> **EXERCISE DIRECTIONS**
Copy every line of the listing below without changing anything.

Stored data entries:
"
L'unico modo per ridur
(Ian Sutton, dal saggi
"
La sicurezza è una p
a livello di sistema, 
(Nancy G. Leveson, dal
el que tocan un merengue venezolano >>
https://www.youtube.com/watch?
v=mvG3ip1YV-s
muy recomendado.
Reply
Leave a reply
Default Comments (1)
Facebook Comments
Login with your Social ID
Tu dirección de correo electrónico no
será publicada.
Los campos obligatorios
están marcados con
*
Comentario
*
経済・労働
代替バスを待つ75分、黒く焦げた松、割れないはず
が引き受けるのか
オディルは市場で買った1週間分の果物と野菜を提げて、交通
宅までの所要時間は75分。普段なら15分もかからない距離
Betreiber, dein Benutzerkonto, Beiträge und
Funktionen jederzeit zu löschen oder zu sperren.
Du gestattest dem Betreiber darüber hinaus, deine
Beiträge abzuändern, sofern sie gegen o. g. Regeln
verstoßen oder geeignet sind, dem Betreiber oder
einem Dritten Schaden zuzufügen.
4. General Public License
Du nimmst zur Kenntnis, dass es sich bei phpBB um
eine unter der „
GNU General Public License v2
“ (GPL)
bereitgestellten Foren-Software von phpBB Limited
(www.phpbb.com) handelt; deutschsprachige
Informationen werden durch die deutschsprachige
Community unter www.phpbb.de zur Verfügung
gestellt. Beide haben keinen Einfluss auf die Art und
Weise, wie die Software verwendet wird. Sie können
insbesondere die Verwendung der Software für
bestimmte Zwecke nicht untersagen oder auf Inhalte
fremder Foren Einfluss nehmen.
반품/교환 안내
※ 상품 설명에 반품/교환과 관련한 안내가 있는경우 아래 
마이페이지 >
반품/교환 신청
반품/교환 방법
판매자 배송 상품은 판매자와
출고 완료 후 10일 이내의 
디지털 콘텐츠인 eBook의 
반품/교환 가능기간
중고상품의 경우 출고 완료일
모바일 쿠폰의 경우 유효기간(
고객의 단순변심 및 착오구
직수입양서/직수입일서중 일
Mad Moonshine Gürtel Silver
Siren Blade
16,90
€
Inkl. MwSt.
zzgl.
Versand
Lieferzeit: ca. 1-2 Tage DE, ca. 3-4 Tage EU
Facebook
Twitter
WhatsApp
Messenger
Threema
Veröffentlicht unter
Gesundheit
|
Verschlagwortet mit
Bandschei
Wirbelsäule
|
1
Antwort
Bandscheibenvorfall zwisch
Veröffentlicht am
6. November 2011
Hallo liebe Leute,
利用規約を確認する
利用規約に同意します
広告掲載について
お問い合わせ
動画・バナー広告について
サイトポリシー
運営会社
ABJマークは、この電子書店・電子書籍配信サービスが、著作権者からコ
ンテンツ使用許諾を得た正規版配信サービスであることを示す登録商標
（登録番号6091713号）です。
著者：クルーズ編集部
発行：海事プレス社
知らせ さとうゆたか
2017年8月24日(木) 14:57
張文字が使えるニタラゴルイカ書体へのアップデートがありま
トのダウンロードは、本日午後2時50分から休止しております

> **YOUR RESPONSE**
"
L'unico modo per ridur
(Ian Sutton, dal saggi
"
La sicurezza è una p
a livello di sistema, 
(Nancy G. Leveson, dal
el que tocan un merengue venezolano >>
https://www.youtube.com/watch?
v=mvG3ip1YV-s
muy recomendado.
Reply
Leave a reply
Default Comments (1)
Facebook Comments
Login with your Social ID
Tu dirección de correo electrónico no
será publicada.
Los campos obligatorios
están marcados con
*
Comentario
*
経済・労働
代替バスを待つ75分、黒く焦げた松、割れないはず
が引き受けるのか
オディルは市場で買った1週間分の果物と野菜を提げて、交通
宅までの所要時間は75分。普段なら15分もかからない距離
Betreiber, dein Benutzerkonto, Beiträge und
Funktionen jederzeit zu löschen oder zu sperren.
Du gestattest dem Betreiber darüber hinaus, deine
Beiträge abzuändern, sofern sie gegen o. g. Regeln
verstoßen oder geeignet sind, dem Betreiber oder
einem Dritten Schaden zuzufügen.
4. General Public License
Du nimmst zur Kenntnis, dass es sich bei phpBB um
eine unter der „
GNU General Public License v2
“ (GPL)
bereitgestellten Foren-Software von phpBB Limited
(www.phpbb.com) handelt; deutschsprachige
Informationen werden durch die deutschsprachige
Community unter www.phpbb.de zur Verfügung
gestellt. Beide haben keinen Einfluss auf die Art und
Weise, wie die Software verwendet wird. Sie können
insbesondere die Verwendung der Software für
bestimmte Zwecke nicht untersagen oder auf Inhalte
fremder Foren Einfluss nehmen.
반품/교환 안내
※ 상품 설명에 반품/교환과 관련한 안내가 있는경우 아래 
마이페이지 >
반품/교환 신청
반품/교환 방법
판매자 배송 상품은 판매자와
출고 완료 후 10일 이내의 
디지털 콘텐츠인 eBook의 
반품/교환 가능기간
중고상품의 경우 출고 완료일
모바일 쿠폰의 경우 유효기간(
고객의 단순변심 및 착오구
직수입양서/직수입일서중 일
Mad Moonshine Gürtel Silver
Siren Blade
16,90
€
Inkl. MwSt.
zzgl.
Versand
Lieferzeit: ca. 1-2 Tage DE, ca. 3-4 Tage EU
Facebook
Twitter
WhatsApp
Messenger
Threema
Veröffentlicht unter
Gesundheit
|
Verschlagwortet mit
Bandschei
Wirbelsäule
|
1
Antwort
Bandscheibenvorfall zwisch
Veröffentlicht am
6. November 2011
Hallo liebe Leute,
利用規約を確認する
利用規約に同意します
広告掲載について
お問い合わせ
動画・バナー広告について
サイトポリシー
運営会社
ABJマークは、この電子書店・電子書籍配信サービスが、著作権者からコ
ンテンツ使用許諾を得た正規版配信サービスであることを示す登録商標
（登録番号6091713号）です。
著者：クルーズ編集部
発行：海事プレス社
知らせ さとうゆたか
2017年8月24日(木) 14:57
張文字が使えるニタラゴルイカ書体へのアップデートがありま
トのダウンロードは、本日午後2時50分から休止しております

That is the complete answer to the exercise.